"""
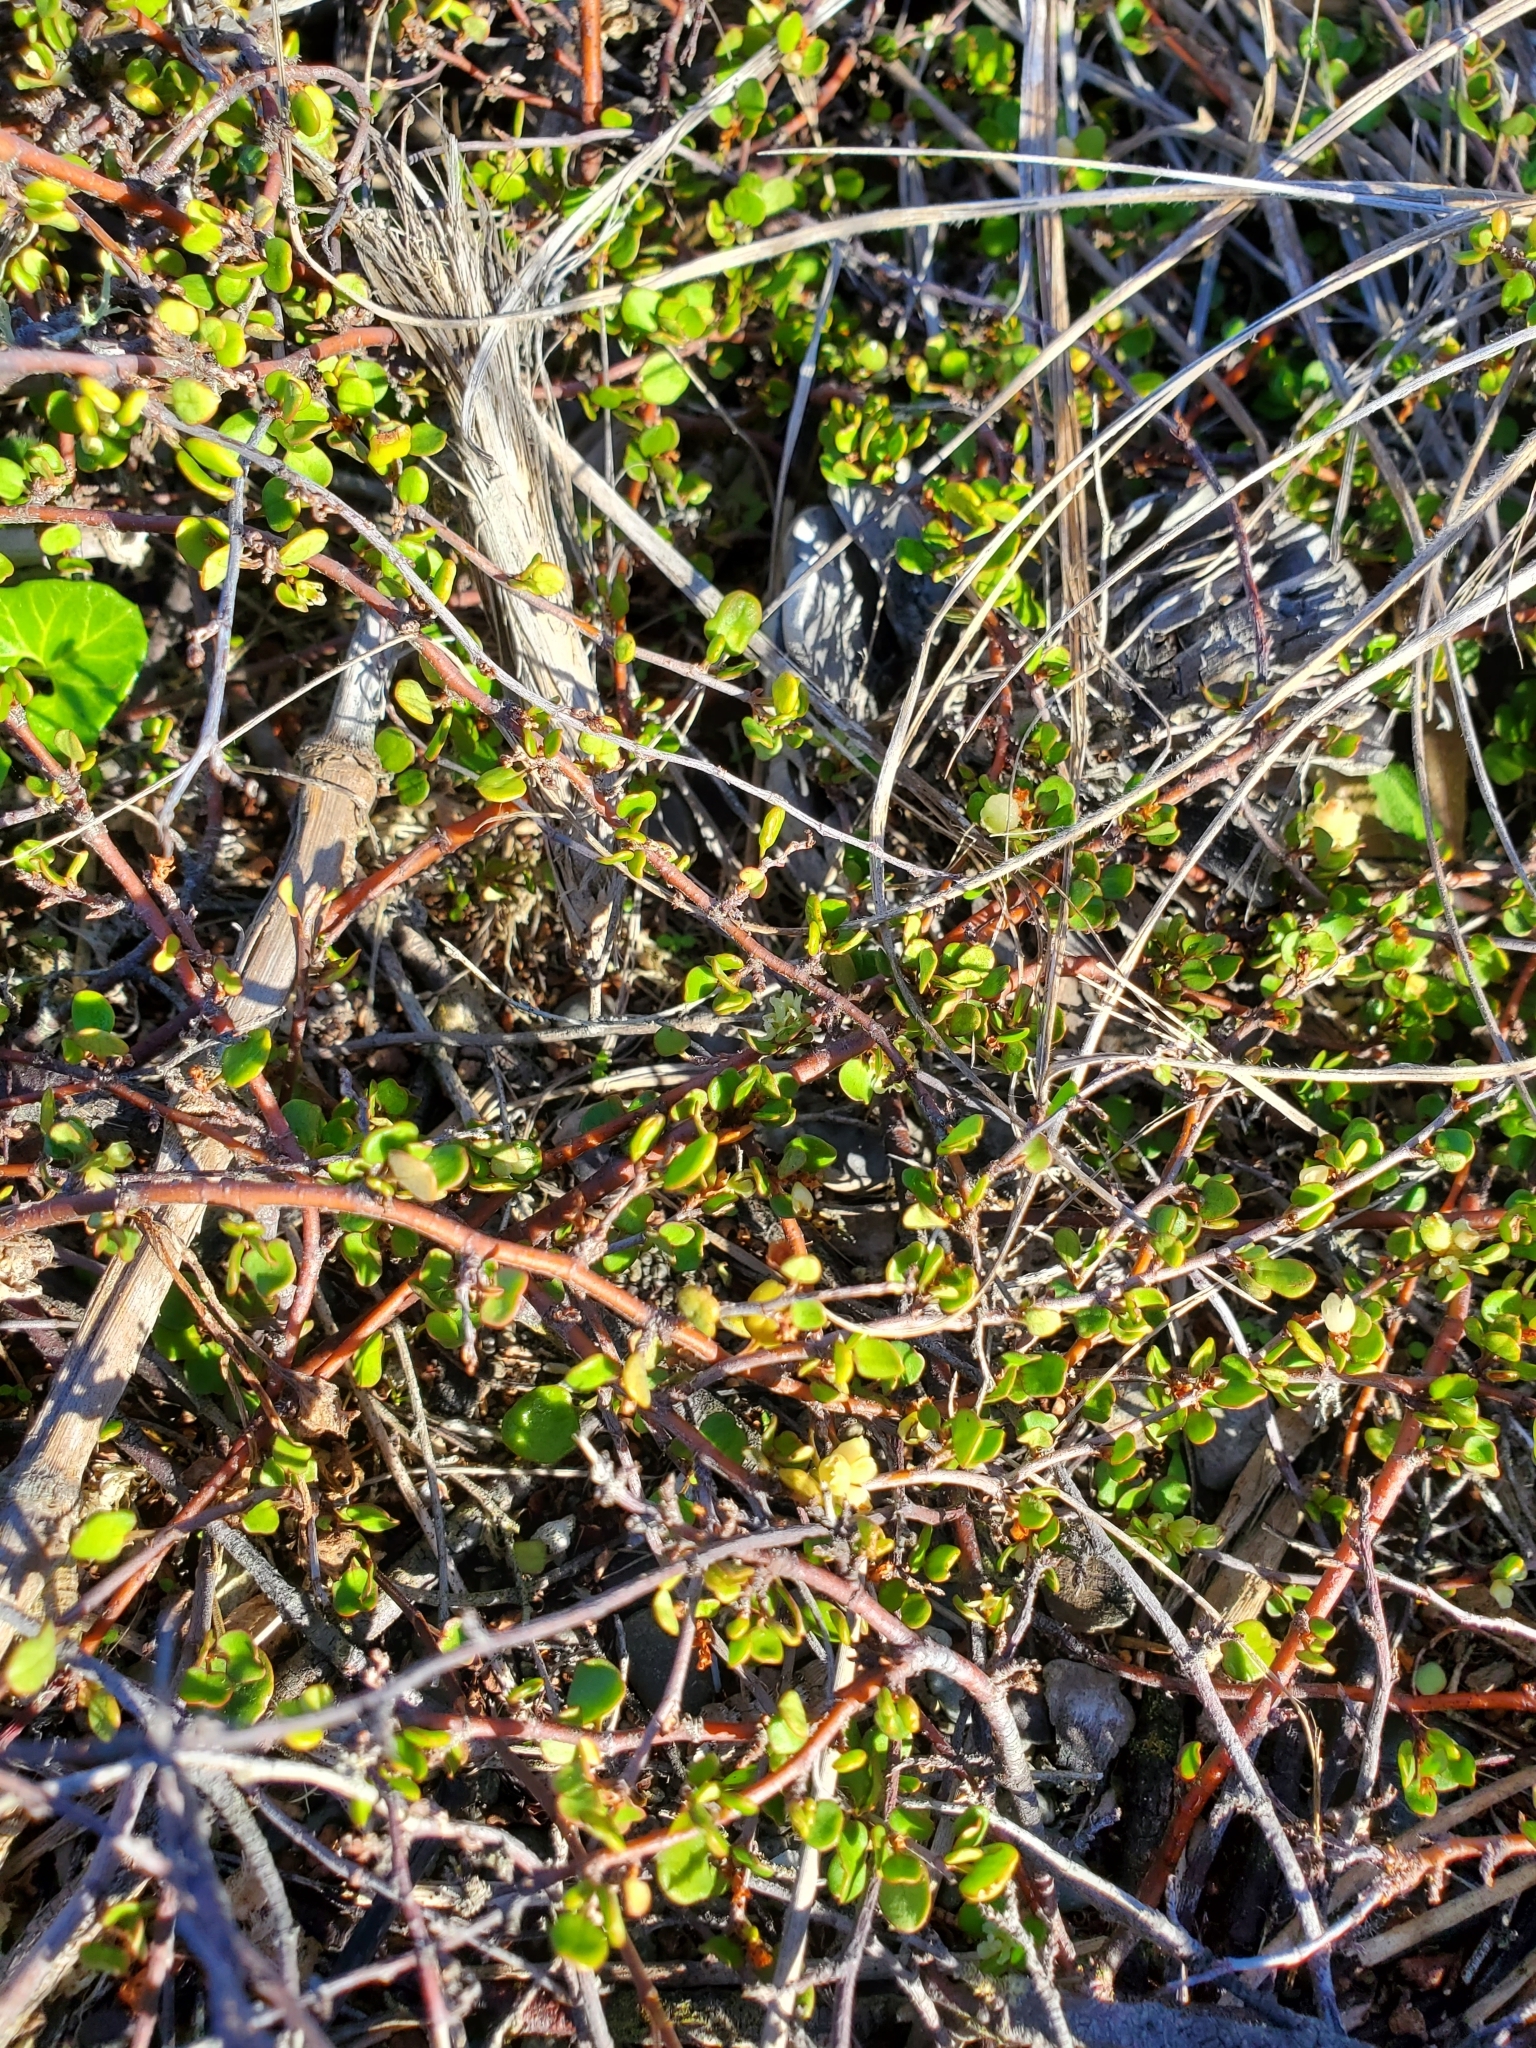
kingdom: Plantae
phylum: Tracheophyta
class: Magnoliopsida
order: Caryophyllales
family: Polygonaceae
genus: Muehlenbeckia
"""
"""
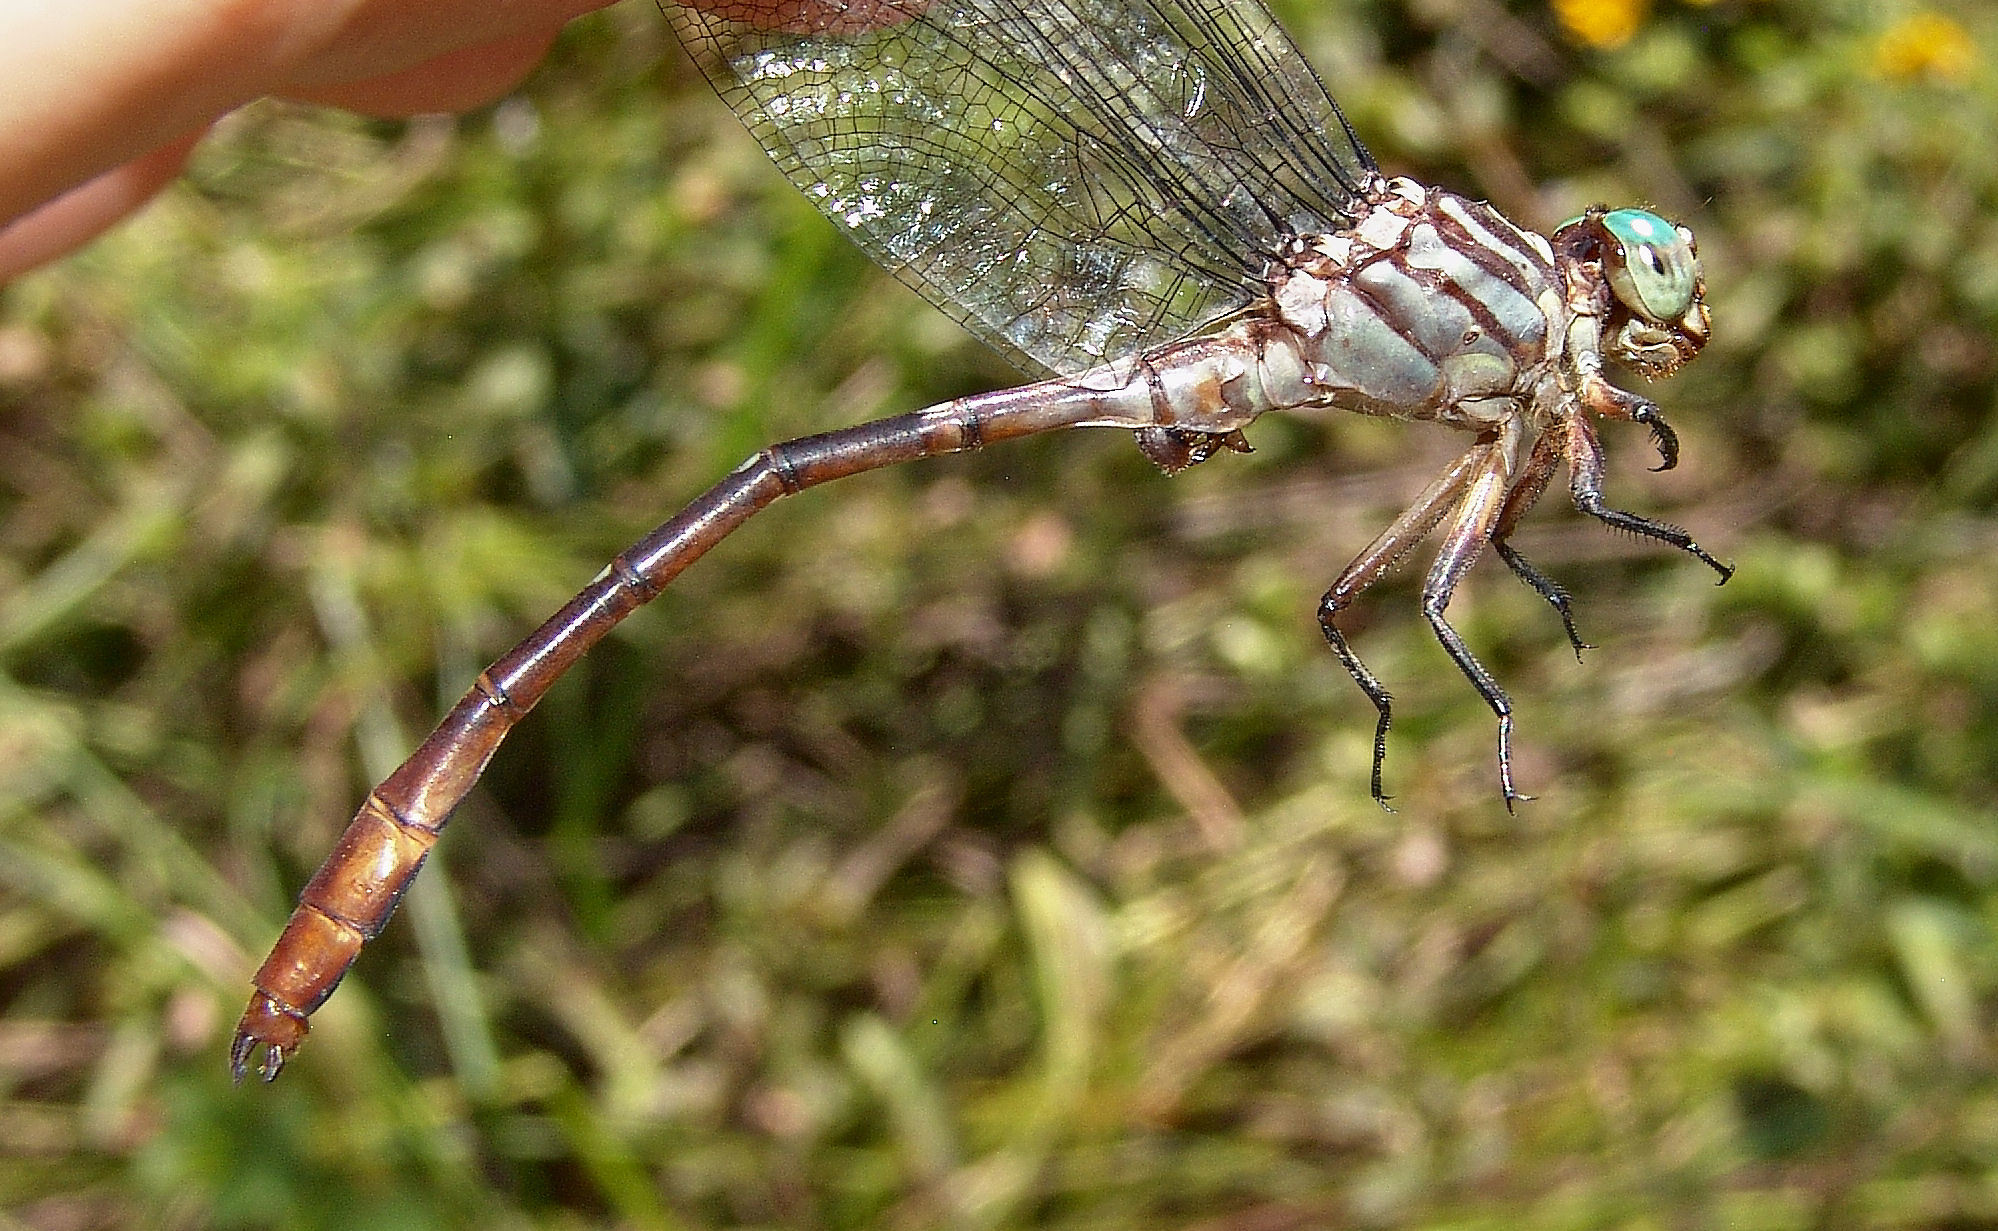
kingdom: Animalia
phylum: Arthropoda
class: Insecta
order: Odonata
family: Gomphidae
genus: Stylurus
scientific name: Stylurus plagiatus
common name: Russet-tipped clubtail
"""
• [THE EXERCISE]:
Retype the item lines word for word, beginning with the line that contains "kingdom: Animalia" and continuing through the line that contains "common name: Russet-tipped clubtail", both included.

• [EXERCISE RESULT]:
kingdom: Animalia
phylum: Arthropoda
class: Insecta
order: Odonata
family: Gomphidae
genus: Stylurus
scientific name: Stylurus plagiatus
common name: Russet-tipped clubtail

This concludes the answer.